密厳浄土
梅雨入り宣言がありました。
いよいよ本格的な夏を迎えます。
夏場でも朝方の涼しさと澄み切った空気は信州の魅力。
早朝。
まだ人の一日の営みが始まっていない、辺りが静かな頃、
境内にいると、鳥たちの声、水の流れ、草木が揺れる音が聞こえてきます。
日常では、意識をしないと耳に届いてこない音。
動きを感じない時間にこそ、自然の生きものたちの営みが繰り返されていることを
知ることができます。
人間が傲慢であってはならないと戒めることのできる時間でもあります。
太陽が昇り、やがて沈むといった毎日の等しく与えられた時間のなかにある
多くの命たちの『共存・共生』。
弘法大師空海は、「五大に響きあり」と仰られました。
自然の命、営みには仏さまの法の息吹があるということ。
そして、「仏法遥かにあらず 心中にして即ち近し」と、
私たちのなかに仏性が在ることも説かれました。
私たちは仏さまの命のなかに生かされている。
仏法の響きのなかで生活している。
仏さまとは大日如来。
大日如来の浄土を『密厳浄土』と呼びます。
真言宗中興の祖、興教大師覚鑁は、
「惜しい哉、古賢難易を西土に諍うこと。 悦ばしい哉、今愚往生を当処に得ること。
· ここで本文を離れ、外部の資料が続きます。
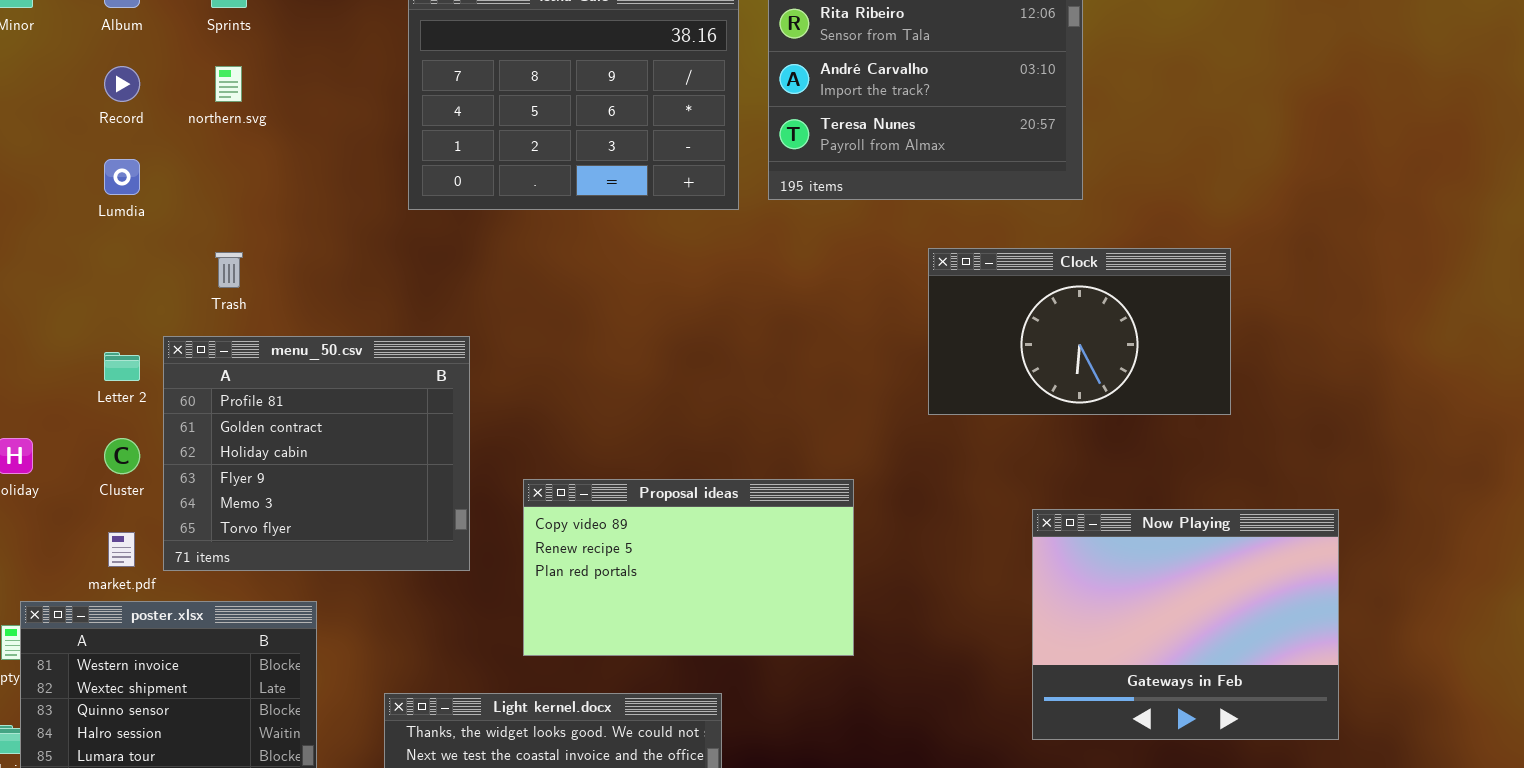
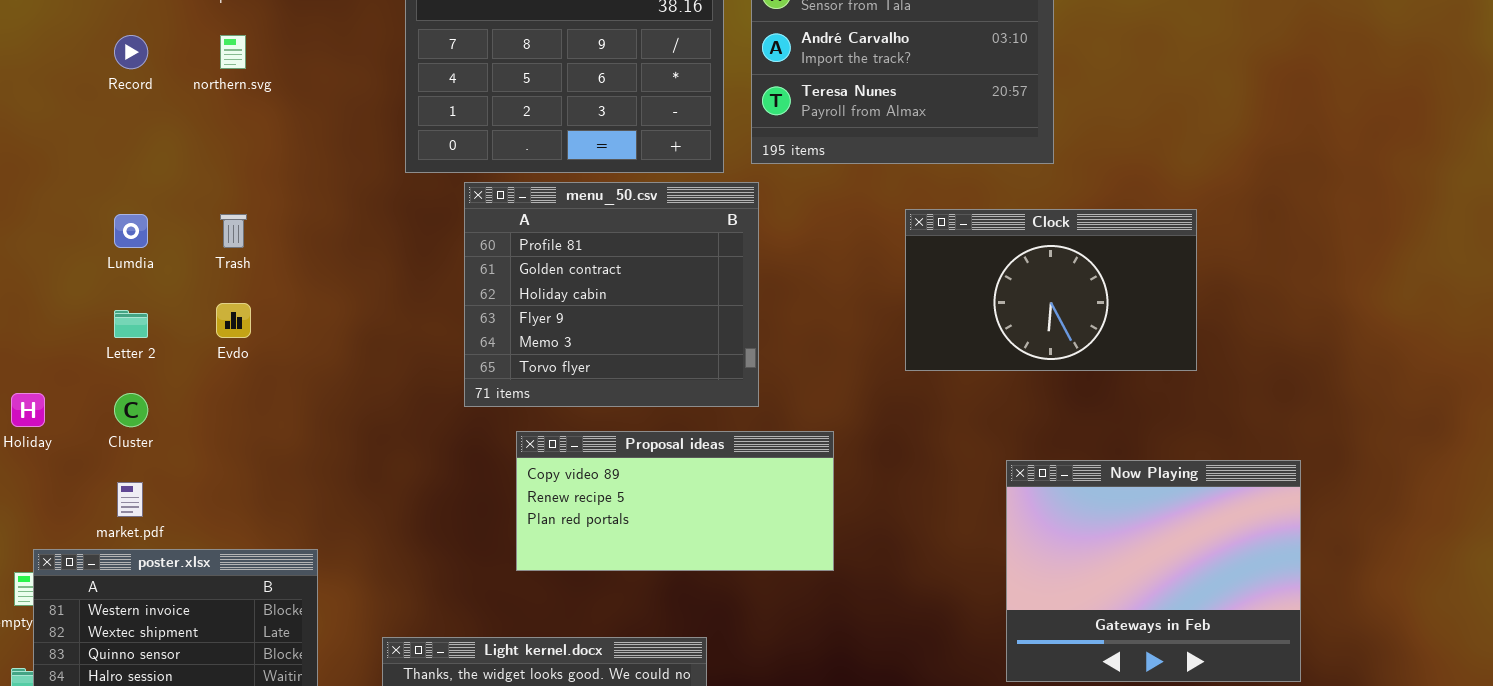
Lumdia: [104,159,140,195] -> [114,214,148,248], moved
menu_50.csv: [163,336,470,571] -> [464,182,759,407], moved
Proposal ideas: [523,479,854,656] -> [516,431,834,571], resized

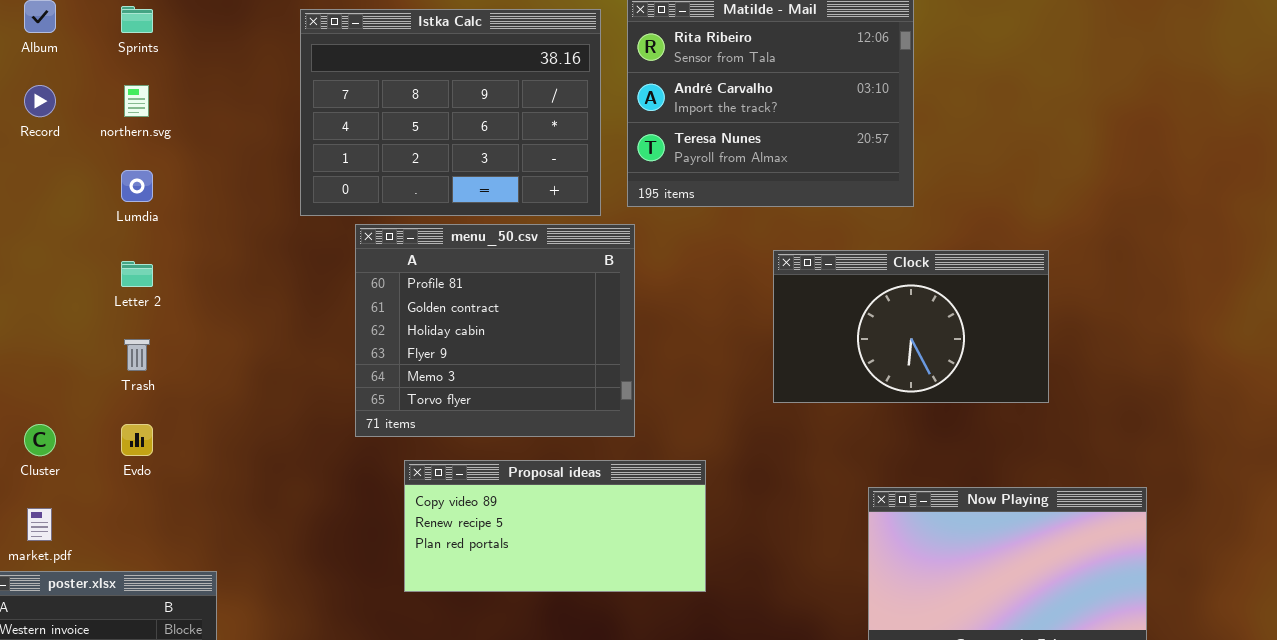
Lumdia: [114,214,148,248] -> [121,170,153,202], moved
Trash: [220,214,247,248] -> [124,339,150,371], moved
Evdo: [216,303,251,338] -> [121,424,153,456], moved
Letter 2: [114,310,148,338] -> [121,261,153,287], moved

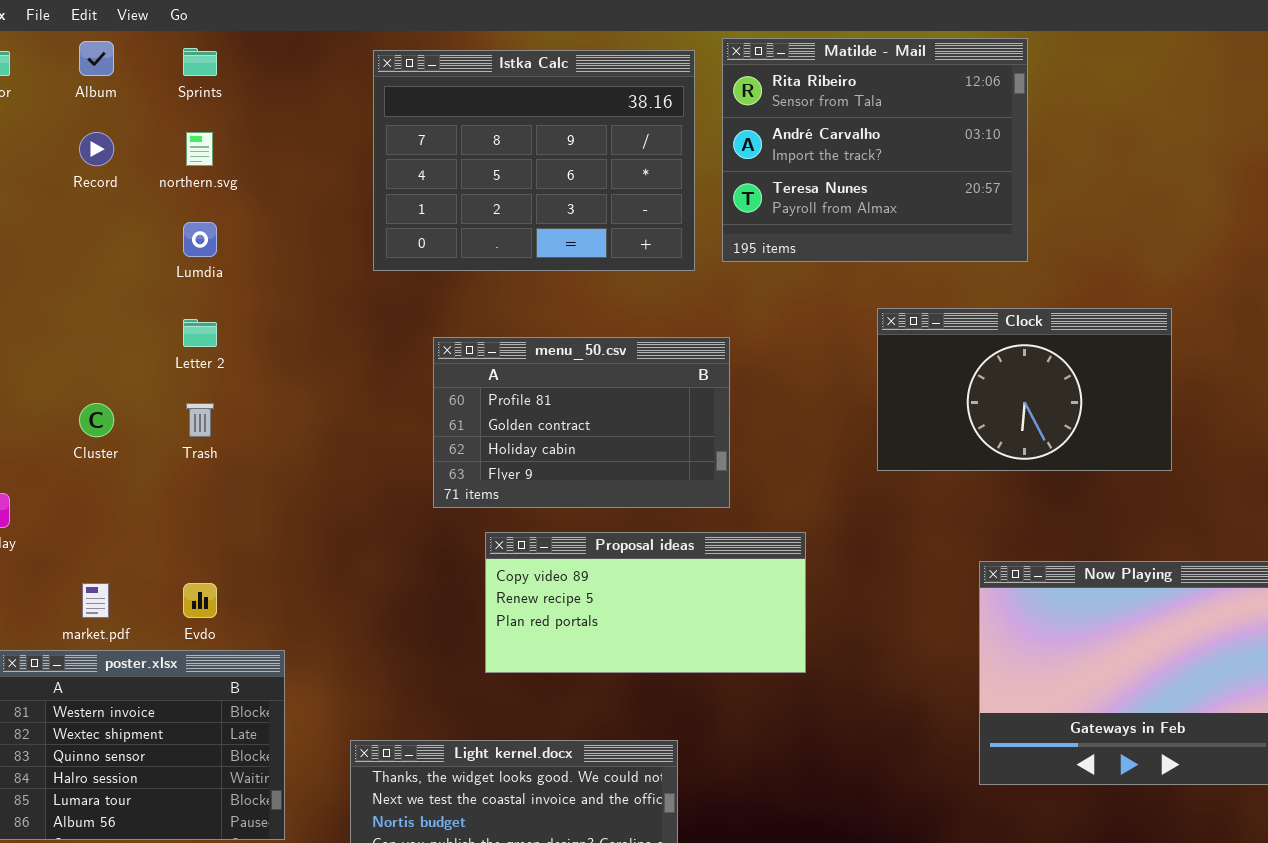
menu_50.csv: [355,224,635,437] -> [433,337,730,508], resized
Cluster: [24,424,56,456] -> [79,403,114,437], moved
Evdo: [121,424,153,456] -> [183,583,217,618], moved

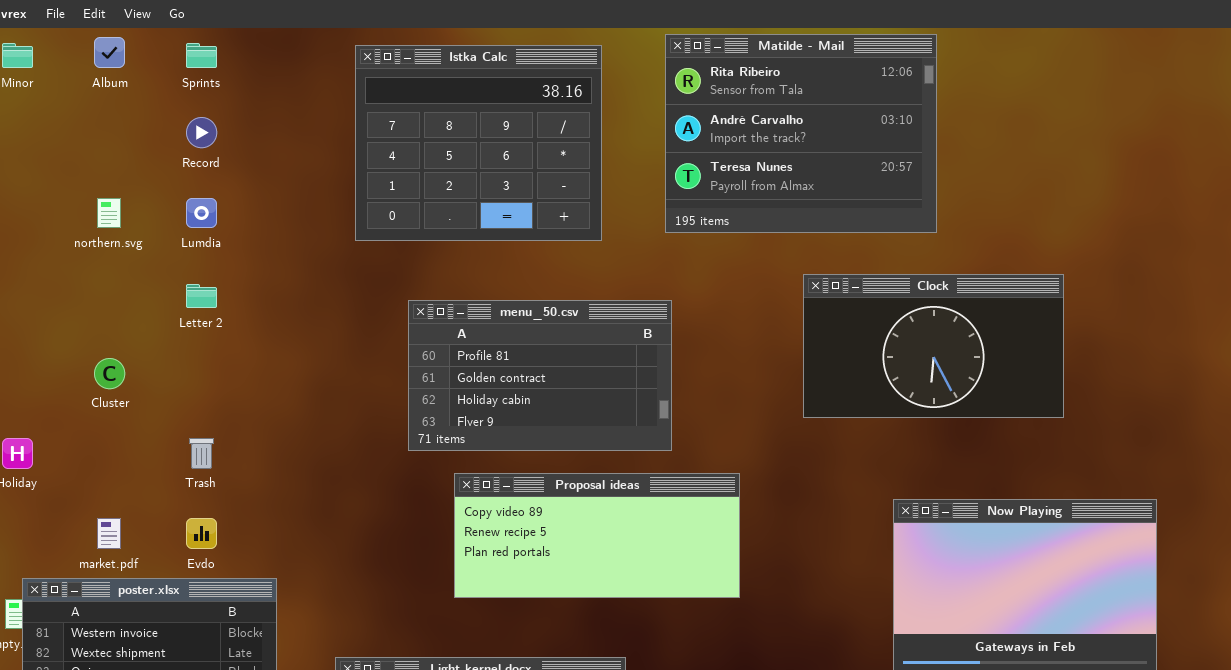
Istka Calc: [373,50,695,271] -> [355,45,602,241], resized
Record: [79,132,114,166] -> [186,117,217,148], moved
northern.svg: [186,132,213,166] -> [97,198,121,228], moved
Trash: [186,403,214,437] -> [189,438,214,469], moved

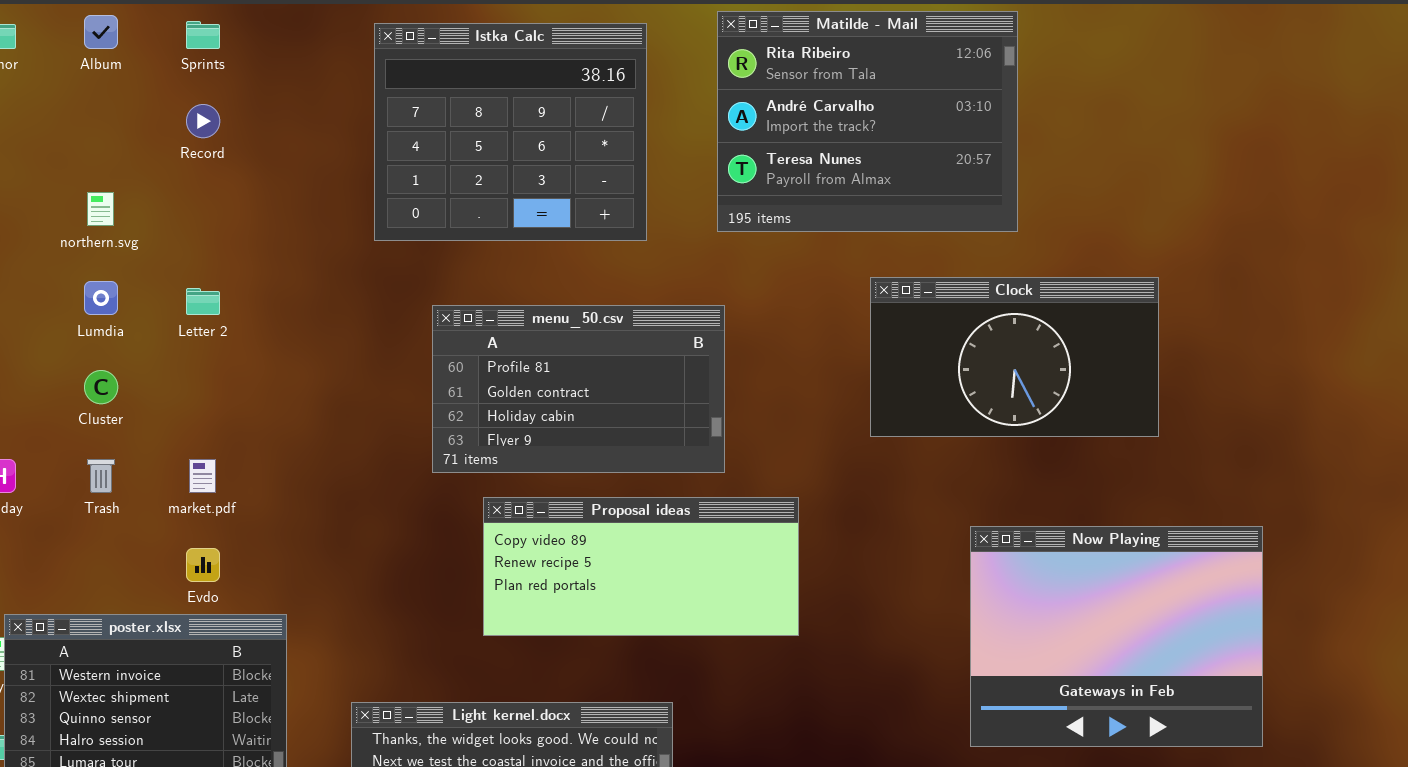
Lumdia: [186,198,217,228] -> [84,281,118,315], moved
Trash: [189,438,214,469] -> [87,459,115,493], moved
market.pdf: [97,518,121,549] -> [189,459,216,493], moved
」
と、西方浄土への往生ではなく、この世に成仏することを強い意志で説かれております。
「一切如来は悉く是れ大日なり」
阿弥陀如来と大日如来は同体、極楽と密厳は名異にして一処と説き、
娑婆即ち浄土であるのだといいます。
遥か遠くに浄土を求めるのではなく、人の心中にある仏性を自覚し、
慈悲をもって生活することの意味がここに含まれるものと思っております。
人の喜び、痛みを考えること、思いやりの精神、
「共感」が人としての価値であること。
痛ましい事件、事故が絶えません。
この世に仏法の響きがあるからこそ、人が鬼になり、世は地獄にもなりうる。
この世に仏法の響きがあるからこそ、人は手を合わせ、
仏とともに生き、世は浄土にもなりうる。
「人身受け難し いま既に受く、 仏法聞き難し いま既に聞く」
6月15日は弘法大師お誕生の日。
6月17日は興教大師お誕生の日。